### Task to carry out
Output every line of text in the records below as a JSON list of strings, one string per line, with blank lines skipped. Leave the pictures out of the list.

---------- Provided information ----------

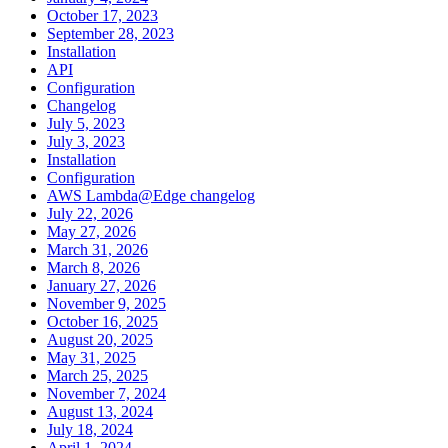
October 17, 2023
September 28, 2023
Installation
API
Configuration
Changelog
July 5, 2023
July 3, 2023
Installation
Configuration
AWS Lambda@Edge changelog
July 22, 2026
May 27, 2026
March 31, 2026
March 8, 2026
January 27, 2026
November 9, 2025
October 16, 2025
August 20, 2025
May 31, 2025
March 25, 2025
November 7, 2024
August 13, 2024
July 18, 2024
April 1, 2024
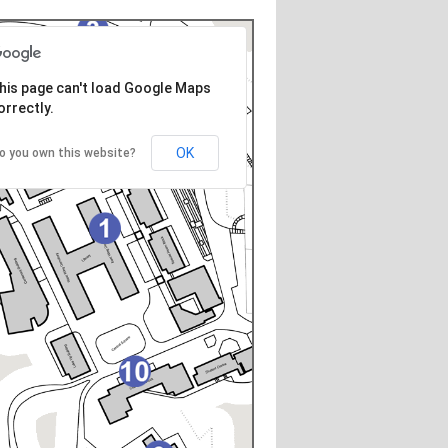
his page can't load Google Maps
orrectly.
OK
o you own this website?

----------

### Solution
[
  "October 17, 2023",
  "September 28, 2023",
  "Installation",
  "API",
  "Configuration",
  "Changelog",
  "July 5, 2023",
  "July 3, 2023",
  "Installation",
  "Configuration",
  "AWS Lambda@Edge changelog",
  "July 22, 2026",
  "May 27, 2026",
  "March 31, 2026",
  "March 8, 2026",
  "January 27, 2026",
  "November 9, 2025",
  "October 16, 2025",
  "August 20, 2025",
  "May 31, 2025",
  "March 25, 2025",
  "November 7, 2024",
  "August 13, 2024",
  "July 18, 2024",
  "April 1, 2024",
  "his page can't load Google Maps",
  "orrectly.",
  "OK",
  "o you own this website?"
]